### AIM OF THE EXERCISE
Search the entries below for the word "Korn" and copy every line where it appears.

Stored data:
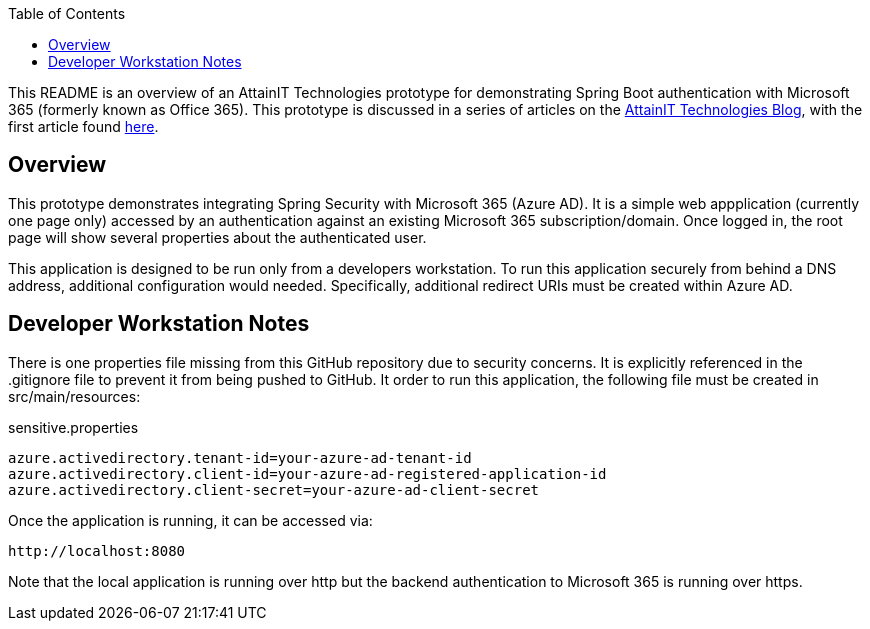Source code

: :toc:

This README is an overview of an AttainIT Technologies prototype for demonstrating Spring Boot authentication
with Microsoft 365 (formerly known as Office 365).  This prototype is discussed in a series of articles
on the https://blog.attainittech.com[AttainIT Technologies Blog], with the first article found
https://blog.attainittech.com/2022/01/spring-boot-authentication-with-microsoft-365[here].

== Overview

This prototype demonstrates integrating Spring Security with Microsoft 365 (Azure AD).
It is a simple web appplication (currently one page only) accessed by an authentication against an existing
Microsoft 365 subscription/domain. Once logged in, the root page will show several properties about the
authenticated user.

This application is designed to be run only from a developers workstation.  To run
this application securely from behind a DNS address, additional configuration
would needed.  Specifically, additional redirect URIs must be created within Azure AD.

== Developer Workstation Notes

There is one properties file missing from this GitHub repository due to security concerns.  It is explicitly
referenced in the .gitignore file to prevent it from being pushed to GitHub. It order to run
this application, the following file must be created in src/main/resources:

sensitive.properties
```
azure.activedirectory.tenant-id=your-azure-ad-tenant-id
azure.activedirectory.client-id=your-azure-ad-registered-application-id
azure.activedirectory.client-secret=your-azure-ad-client-secret
```

Once the application is running, it can be accessed via:
```
http://localhost:8080
```

Note that the local application is running over http but the
backend authentication to Microsoft 365 is running over https.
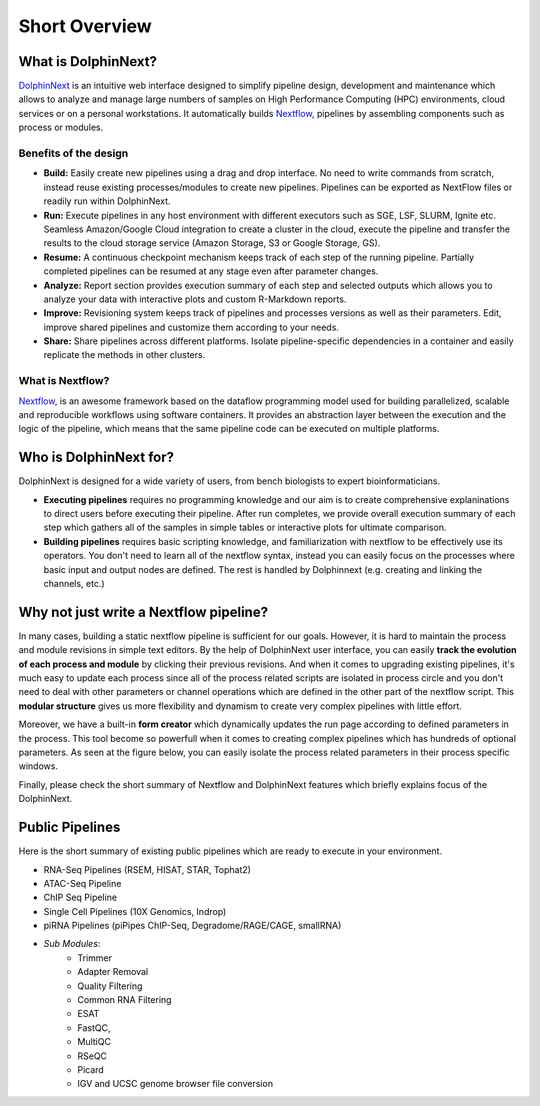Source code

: **************
Short Overview
**************

What is DolphinNext?
====================

`DolphinNext <https://dolphinnext.umassmed.edu/>`_ is an intuitive web interface designed to simplify pipeline design, development and maintenance which allows to analyze and manage large numbers of samples on High Performance Computing (HPC) environments, cloud services or on a personal workstations. It automatically builds `Nextflow <https://www.nextflow.io/>`_, pipelines by assembling components such as process or modules. 

.. raw:: html

    <div style="position: relative; padding-bottom: 56.25%; height: 0; overflow: hidden; max-width: 100%; height: auto;">
        <iframe src="https://www.youtube.com/embed/1ak1m5pvkw4" frameborder="0" allowfullscreen style="position: absolute; top: 0; left: 0; width: 100%; height: 100%;"></iframe>
    </div>
    </br>

Benefits of the design
----------------------

* **Build:** Easily create new pipelines using a drag and drop interface. No need to write commands from scratch, instead reuse existing processes/modules to create new pipelines. Pipelines can be exported as NextFlow files or readily run within DolphinNext. 

* **Run:** Execute pipelines in any host environment with different executors such as SGE, LSF, SLURM, Ignite etc. Seamless Amazon/Google Cloud integration to create a cluster in the cloud, execute the pipeline and transfer the results to the cloud storage service (Amazon Storage, S3 or Google Storage, GS).

* **Resume:** A continuous checkpoint mechanism keeps track of each step of the running pipeline. Partially completed pipelines can be resumed at any stage even after parameter changes.

* **Analyze:** Report section provides execution summary of each step and selected outputs which allows you to analyze your data with interactive plots and custom R-Markdown reports.

* **Improve:** Revisioning system keeps track of pipelines and processes versions as well as their parameters. Edit, improve shared pipelines and customize them according to your needs.

* **Share:** Share pipelines across different platforms. Isolate pipeline-specific dependencies in a container and easily replicate the methods in other clusters.

What is Nextflow? 
-----------------

`Nextflow <https://www.nextflow.io/>`_, is an awesome framework based on the dataflow programming model used for building parallelized, scalable and reproducible workflows using software containers. It provides an abstraction layer between the execution and the logic of the pipeline, which means that the same pipeline code can be executed on multiple platforms.



Who is DolphinNext for?
=======================

DolphinNext is designed for a wide variety of users, from bench biologists to expert bioinformaticians. 

* **Executing pipelines** requires no programming knowledge and our aim is to create comprehensive explaninations to direct users before executing their pipeline. After run completes, we provide overall execution summary of each step which gathers all of the samples in simple tables or interactive plots for ultimate comparison. 

* **Building pipelines** requires basic scripting knowledge, and familiarization with nextflow to be effectively use its operators. You don't need to learn all of the nextflow syntax, instead you can easily focus on the processes where basic input and output nodes are defined. The rest is handled by Dolphinnext (e.g. creating and linking the channels, etc.)
    

Why not just write a Nextflow pipeline?
=======================================

In many cases, building a static nextflow pipeline is sufficient for our goals. However, it is hard to maintain the process and module revisions in simple text editors. By the help of DolphinNext user interface, you can easily **track the evolution of each process and module** by clicking their previous revisions. And when it comes to upgrading existing pipelines, it's much easy to update each process since all of the process related scripts are isolated in process circle and you don't need to deal with other parameters or channel operations which are defined in the other part of the nextflow script. This **modular structure** gives us more flexibility and dynamism to create very complex pipelines with little effort. 

Moreover, we have a built-in **form creator** which dynamically updates the run page according to defined parameters in the process. This tool become so powerfull when it comes to creating complex pipelines which has hundreds of optional parameters. As seen at the figure below, you can easily isolate the process related parameters in their process specific windows.

.. image:: dolphinnext_images/overview_form.png
	:align: center
	:width: 100%

Finally, please check the short summary of Nextflow and DolphinNext features which briefly explains focus of the DolphinNext.

.. image:: dolphinnext_images/overview_nextflow_dolphinnext.png
	:align: center
	:width: 100%



Public Pipelines
================

Here is the short summary of existing public pipelines which are ready to execute in your environment.

* RNA-Seq Pipelines (RSEM, HISAT, STAR, Tophat2)
* ATAC-Seq Pipeline
* ChIP Seq Pipeline
* Single Cell Pipelines (10X Genomics, Indrop)
* piRNA Pipelines (piPipes ChIP-Seq, Degradome/RAGE/CAGE, smallRNA)
* *Sub Modules*:
    * Trimmer
    * Adapter Removal
    * Quality Filtering
    * Common RNA Filtering
    * ESAT
    * FastQC, 
    * MultiQC
    * RSeQC
    * Picard
    * IGV and UCSC genome browser file conversion
    
    

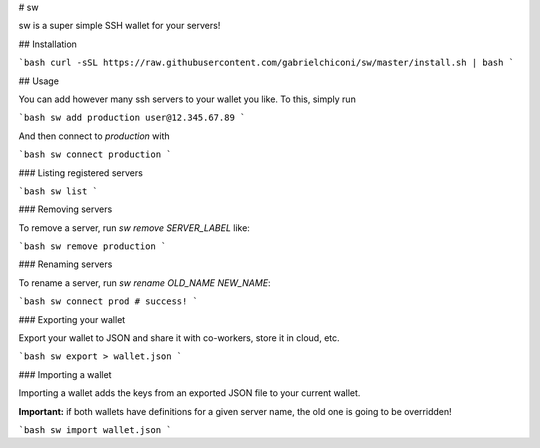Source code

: # sw

sw is a super simple SSH wallet for your servers!

## Installation

```bash
curl -sSL https://raw.githubusercontent.com/gabrielchiconi/sw/master/install.sh | bash
```

## Usage

You can add however many ssh servers to your wallet you like. To this, simply run

```bash
sw add production user@12.345.67.89
```

And then connect to `production` with

```bash
sw connect production
```

### Listing registered servers

```bash
sw list
```

### Removing servers

To remove a server, run `sw remove SERVER_LABEL` like:

```bash
sw remove production
```

### Renaming servers

To rename a server, run `sw rename OLD_NAME NEW_NAME`:

```bash
sw connect prod # success!
```

### Exporting your wallet

Export your wallet to JSON and share it with co-workers, store it in cloud, etc.

```bash
sw export > wallet.json
```

### Importing a wallet

Importing a wallet adds the keys from an exported JSON file to your current wallet.

**Important:**  if both wallets have definitions for a given server name, the old
one is going to be overridden!

```bash
sw import wallet.json
```


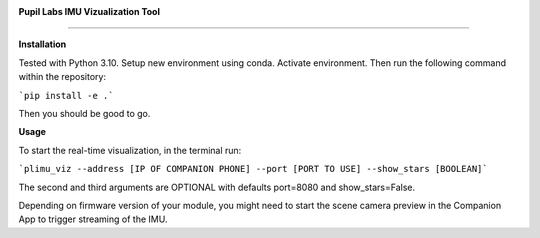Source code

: .. image:: https://img.shields.io/pypi/v/skeleton.svg
   :target: `PyPI link`_

.. image:: https://img.shields.io/pypi/pyversions/skeleton.svg
   :target: `PyPI link`_

.. _PyPI link: https://pypi.org/project/skeleton

.. image:: https://github.com/jaraco/skeleton/workflows/tests/badge.svg
   :target: https://github.com/jaraco/skeleton/actions?query=workflow%3A%22tests%22
   :alt: tests

.. image:: https://img.shields.io/badge/code%20style-black-000000.svg
   :target: https://github.com/psf/black
   :alt: Code style: Black

.. .. image:: https://readthedocs.org/projects/skeleton/badge/?version=latest
..    :target: https://skeleton.readthedocs.io/en/latest/?badge=latest

.. image:: https://img.shields.io/badge/skeleton-2022-informational
   :target: https://blog.jaraco.com/skeleton


**Pupil Labs IMU Vizualization Tool**

----------------

**Installation**

Tested with Python 3.10. Setup new environment using conda. Activate environment. Then run the following command within the repository:

```pip install -e .```

Then you should be good to go. 

**Usage**

To start the real-time visualization, in the terminal run:

```plimu_viz --address [IP OF COMPANION PHONE] --port [PORT TO USE] --show_stars [BOOLEAN]```

The second and third arguments are OPTIONAL with defaults port=8080 and show_stars=False. 

Depending on firmware version of your module, you might need to start the scene camera preview in the Companion App to trigger streaming of the IMU. 


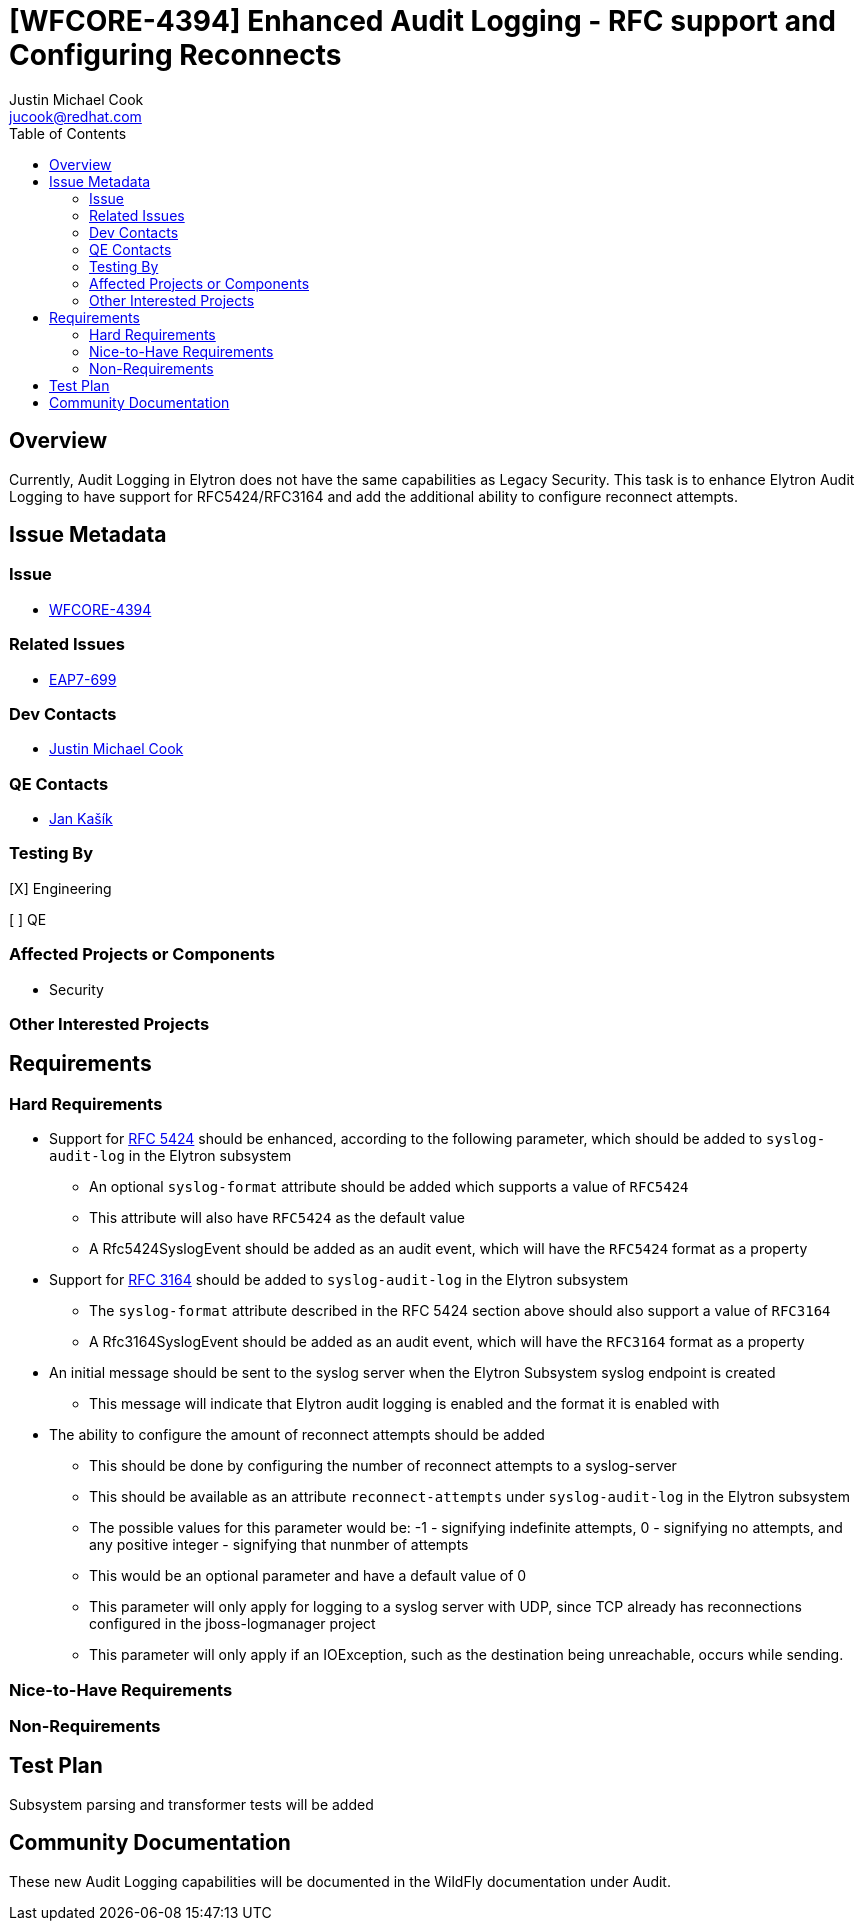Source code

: = [WFCORE-4394] Enhanced Audit Logging - RFC support and Configuring Reconnects
:author:            Justin Michael Cook
:email:             jucook@redhat.com
:toc:               left
:icons:             font
:idprefix:
:idseparator:       -
:issue-base-url:    https://issues.jboss.org/browse

== Overview

Currently, Audit Logging in Elytron does not have the same capabilities as Legacy Security. This task is to enhance Elytron Audit Logging to have support for RFC5424/RFC3164 and add the additional ability to configure reconnect attempts.

== Issue Metadata

=== Issue

* https://issues.jboss.org/browse/WFCORE-4394[WFCORE-4394]

=== Related Issues

* https://issues.jboss.org/browse/EAP7-699[EAP7-699]

=== Dev Contacts

* mailto:{email}[{author}]

=== QE Contacts

* mailto:jkasik@redhat.com[Jan Kašík]

=== Testing By

[X] Engineering

[ ] QE

=== Affected Projects or Components

* Security

=== Other Interested Projects

== Requirements

=== Hard Requirements

* Support for https://tools.ietf.org/html/rfc5424[RFC 5424] should be enhanced, according to the following parameter,
which should be added to ```syslog-audit-log``` in the Elytron subsystem
** An optional ```syslog-format``` attribute should be added which supports a value of ```RFC5424```
** This attribute will also have ```RFC5424``` as the default value
** A Rfc5424SyslogEvent should be added as an audit event, which will have the ```RFC5424``` format as a property

* Support for https://tools.ietf.org/html/rfc3164[RFC 3164] should be added to ```syslog-audit-log``` in the Elytron
subsystem
** The ```syslog-format``` attribute described in the RFC 5424 section above should also support a value of
 ```RFC3164```
** A Rfc3164SyslogEvent should be added as an audit event, which will have the ```RFC3164``` format as a property

* An initial message should be sent to the syslog server when the Elytron Subsystem syslog endpoint is created
** This message will indicate that Elytron audit logging is enabled and the format it is enabled with

* The ability to configure the amount of reconnect attempts should be added
** This should be done by configuring the number of reconnect attempts to a syslog-server
** This should be available as an attribute ```reconnect-attempts``` under ```syslog-audit-log``` in the Elytron
subsystem
** The possible values for this parameter would be: -1 - signifying indefinite attempts,
0 - signifying no attempts, and any positive integer - signifying that nunmber of attempts
** This would be an optional parameter and have a default value of 0
** This parameter will only apply for logging to a syslog server with UDP, since TCP already has reconnections
configured in the jboss-logmanager project
** This parameter will only apply if an IOException, such as the destination being unreachable, occurs while sending.

=== Nice-to-Have Requirements

=== Non-Requirements

== Test Plan

Subsystem parsing and transformer tests will be added

== Community Documentation

These new Audit Logging capabilities will be documented in the WildFly documentation under Audit.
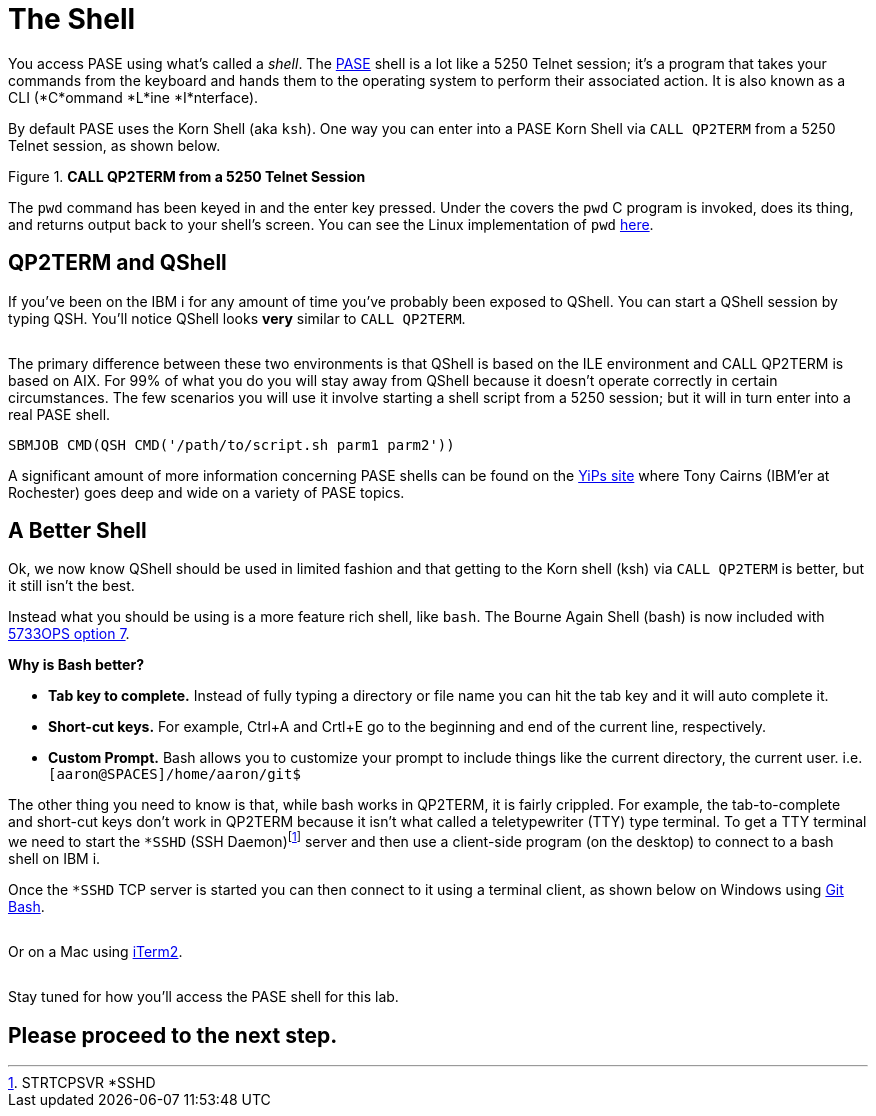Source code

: = The Shell

You access PASE using what's called a __shell__. The https://kti.news/pase-v73[PASE] shell is a lot like a 5250 Telnet session; it's a program that takes your commands from the keyboard and hands them to the operating system to perform their associated action. It is also known as a CLI (*C*ommand *L*ine *I*nterface).

By default PASE uses the Korn Shell (aka `ksh`). One way you can enter into a PASE Korn Shell via `CALL QP2TERM` from a 5250 Telnet session, as shown below.

.**CALL QP2TERM from a 5250 Telnet Session**
image::/assets/pase_call_qp2term1.png[alt=""]

The `pwd` command has been keyed in and the enter key pressed.  Under the covers the `pwd` C program is invoked, does its thing, and returns output back to your shell's screen.  You can see the Linux implementation of `pwd` https://kti.news/pase-pwd[here].


== QP2TERM and QShell
If you've been on the IBM i for any amount of time you've probably been exposed to QShell.  You can start a QShell session by typing QSH.  You'll notice QShell looks *very* similar to `CALL QP2TERM`.

image:/assets/qshell_strqsh.png[alt=""]

The primary difference between these two environments is that QShell is based on the ILE environment and CALL QP2TERM is based on AIX.  For 99% of what you do you will stay away from QShell because it doesn't operate correctly in certain circumstances.  The few scenarios you will use it involve starting a shell script from a 5250 session; but it will in turn enter into a real PASE shell.
```
SBMJOB CMD(QSH CMD('/path/to/script.sh parm1 parm2'))
```

A significant amount of more information concerning PASE shells can be found on the https://kti.news/yips-pase-shell[YiPs site] where Tony Cairns (IBM'er at Rochester) goes deep and wide on a variety of PASE topics.

== A Better Shell
Ok, we now know QShell should be used in limited fashion and that getting to the Korn shell (ksh) via `CALL QP2TERM` is better, but it still isn't the best.

Instead what you should be using is a more feature rich shell, like `bash`.  The Bourne Again Shell (bash) is now included with http://bit.ly/dw-5733ops-tools[5733OPS option 7].

**Why is Bash better?**

- **Tab key to complete.**  Instead of fully typing a directory or file name you can hit the tab key and it will auto complete it.
- **Short-cut keys.**  For example, Ctrl+A and Crtl+E go to the beginning and end of the current line, respectively.
- **Custom Prompt.** Bash allows you to customize your prompt to include things like the current directory, the current user. i.e. `[aaron@SPACES]/home/aaron/git$`

The other thing you need to know is that, while bash works in QP2TERM, it is fairly crippled.  For example, the tab-to-complete and short-cut keys don't work in QP2TERM because it isn't what called a teletypewriter (TTY)  type terminal.  To get a TTY terminal we need to start the `*SSHD` (SSH Daemon)footnote:[STRTCPSVR *SSHD] server and then use a client-side program (on the desktop) to connect to a bash shell on IBM i.

Once the `*SSHD` TCP server is started you can then connect to it using a terminal client, as shown below on Windows using https://kti.news/gitbash-for-windows[Git Bash].

image:/assets/gitbash_login_windows7.png[alt=""]

Or on a Mac using https://www.iterm2.com[iTerm2].

image:/assets/iterm_bash.png[alt=""]

Stay tuned for how you'll access the PASE shell for this lab.

## Please proceed to the next step.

### SOLUTION TO THIS PROBLEM
By default PASE uses the Korn Shell (aka `ksh`). One way you can enter into a PASE Korn Shell via `CALL QP2TERM` from a 5250 Telnet session, as shown below.
Ok, we now know QShell should be used in limited fashion and that getting to the Korn shell (ksh) via `CALL QP2TERM` is better, but it still isn't the best.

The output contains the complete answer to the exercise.